2. The invention according to claim 1 wherein said fuel-resistant material comprises a strip of sufficient thickness to bear contiguously between facing said portions of said exterior cylinder wall and port runner cover, said strip having a length extending in the flow direction through said transfer passage and having a tapered width which increases toward the intake port end of said transfer passage.

3. A two cycle loop scavenged internal combustion engine comprising:

a piston reciprocal in a cylinder between a crankcase and a combustion chamber in a die cast cylinder block having a transfer passage between said crankcase and an intake port in said combustion chamber;

said transfer passage extending within said cylinder block along the exterior wall of said cylinder and having a die-receiving opening generally opposite said exterior cylinder wall to permit die casting of said cylinder block;

a die cast port runner cover received in said opening in said cylinder block and having a given configuration shaping said transfer passage and directing flow from said crankcase in a path curved outwardly away from said exterior cylinder wall and curving and funneling said transfer passage to a smaller lateral area toward said intake port to increase flow velocity thereat;

means in said transfer passage blocking flow contiguously along said exterior cylinder wall in said transfer passage which would otherwise short-circuit the flow through the remainder of said transfer passage in said path curved away from said exterior cylinder wall and funneled to said smaller area at said intake port, whereby to afford intake port flow in said combustion chamber in a direction determined by the non-short-circuited path in said transfer passage, and substantially eliminate direction-altering flow in said combustion chamber from said intake port otherwise due to said short-circuit path;

said blocking means in said transfer passage comprising fuel-resistant material trapped between and engaging portions of said exterior cylinder wall and said port runner cover proximate the intake port end of said transfer passage;

said opening in said cylinder block having an outer surface on said block lying in a y-z plane, the reciprocal movement of said piston being in the y-direction, said opening in said cylinder block extending inwardly in an x-direction into said block, where x, y and z directional axes are normal to each other, said opening being formed by sidewalls extending in the x-direction from said outer surface, one of said sidewalls extending inwardly to said exterior cylinder wall which then extends in an arc further inwardly in the x-direction and also in the z-direction;

said port runner cover has an outer portion at said outer surface of said opening in said cylinder block and has sidewalls extending into said opening in said x-direction adjacent said sidewalls of said opening in said cylinder block, and has an inner surface lying generally in a y-z plane at the innermost extent of said port runner cover sidewalls and has an oblique surface extending between said innermost surface and the port runner cover sidewall adjacent said one sidewall of said opening in said cylinder block, said fuel-resistant strip being disposed along said oblique surface.

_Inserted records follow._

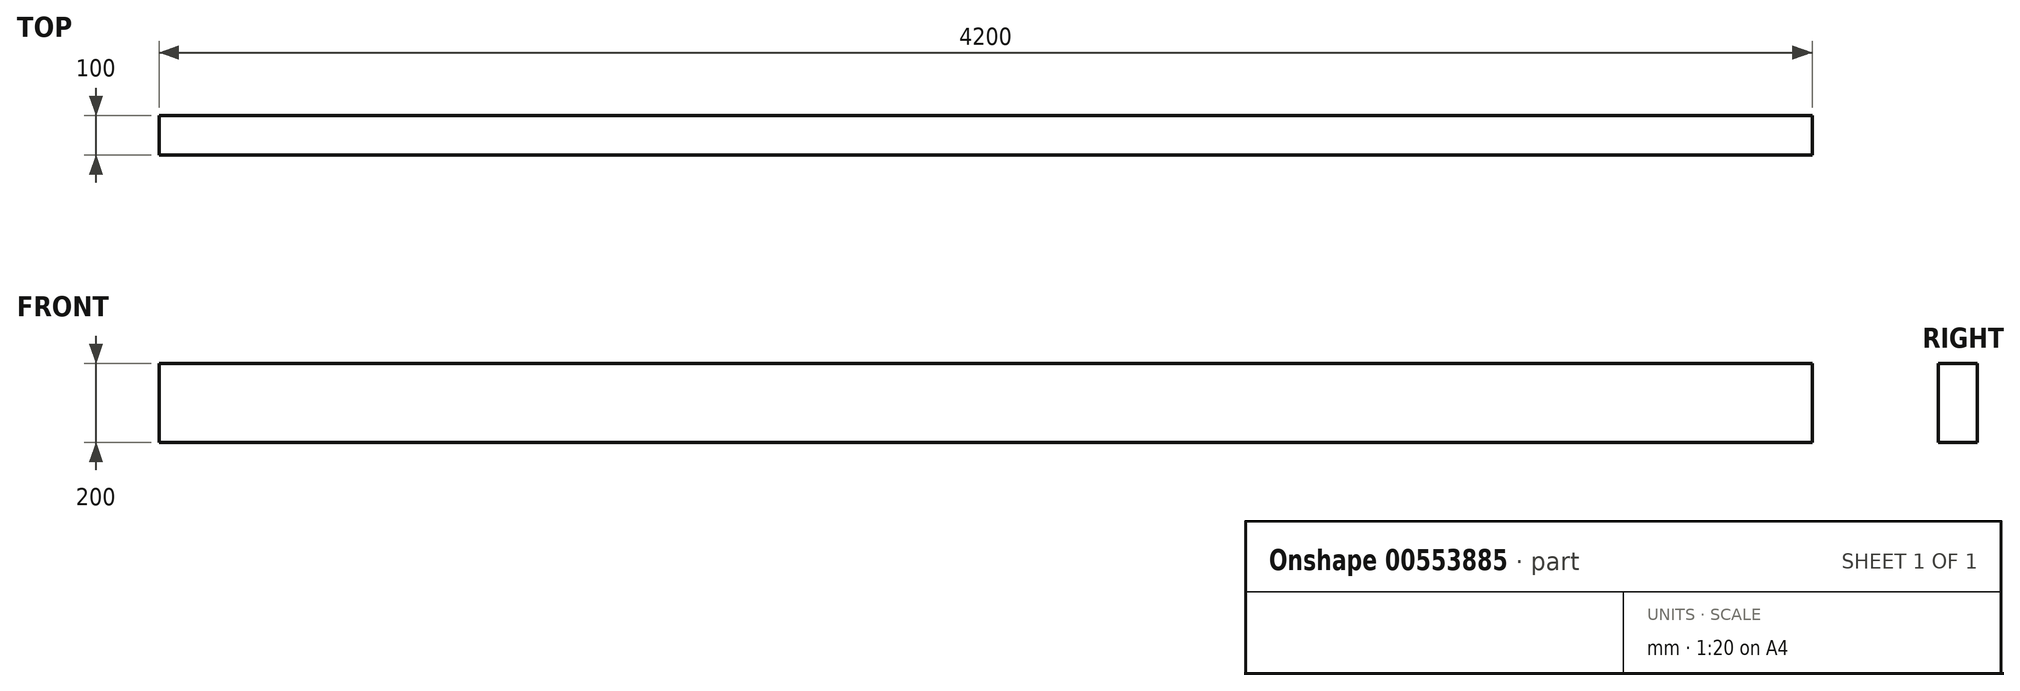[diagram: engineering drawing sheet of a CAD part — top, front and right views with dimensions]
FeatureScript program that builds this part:
annotation { "Feature Type Name" : "Feature", "Feature Type Description" : "" }
export const myFeature = defineFeature(function(context is Context, id is Id, definition is map)
    precondition{}
    {
        {
            var Q0;
            Q0=qCreatedBy(makeId("Top.planeOp"),FACE);
            var sketch = newSketch(context, id + "F0", { "sketchPlane" : qUnion([Q0])});
            skLineSegment(sketch, "E0.bottom", {"start": v(-2047.38, -21.46) * mm, "end": v(2152.62, -21.46) * mm});
            skLineSegment(sketch, "E0.top", {"start": v(-2047.38, -121.46) * mm, "end": v(2152.62, -121.46) * mm});
            skLineSegment(sketch, "E0.left", {"start": v(-2047.38, -21.46) * mm, "end": v(-2047.38, -121.46) * mm});
            skLineSegment(sketch, "E0.right", {"start": v(2152.62, -21.46) * mm, "end": v(2152.62, -121.46) * mm});
            skSolve(sketch);
        }
        {
            var Q0;
            Q0=makeQuery(id+"F0.imprint","IMPRINT",FACE,{"disambiguationData":[TD([[makeQuery(id+"F0.imprint","IMPRINT",EDGE,{"derivedFrom":sQuery(id+"F0.wireOp",EDGE,"E0.bottom")}),-1.0]])]});
            extrude(context, id + "F1", {"entities" : qUnion([Q0]), "depth" : 200 * mm});
        }
    });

4. The invention according to claim 3 wherein said oblique surface has retention means for holding said strip.

5. The invention according to claim 3 wheren said fuel-resistant material comprises a strip of sufficient thickness to bear contiguously between facing said portions of said exterior cylinder wall and said port runner cover, said strip having a length extending in the flow direction through said transfer passage and having a tapered width which increases toward the intake port end of said transfer passage.

6. The invention according to claim 3 wherein said fuel-resistant strip also extends along said last mentioned port runner cover sidewall adjacent said one sidewall of said opening in said cylinder block to prevent puddling of fuel.

7. The invention according to claim 6 wherein said fuel-resistant strip comprises an integral one-piece member and further extends along at least a portion of the port runner sidewall which meets said last mentioned port runner sidewall at the crankcase end of said transfer passage.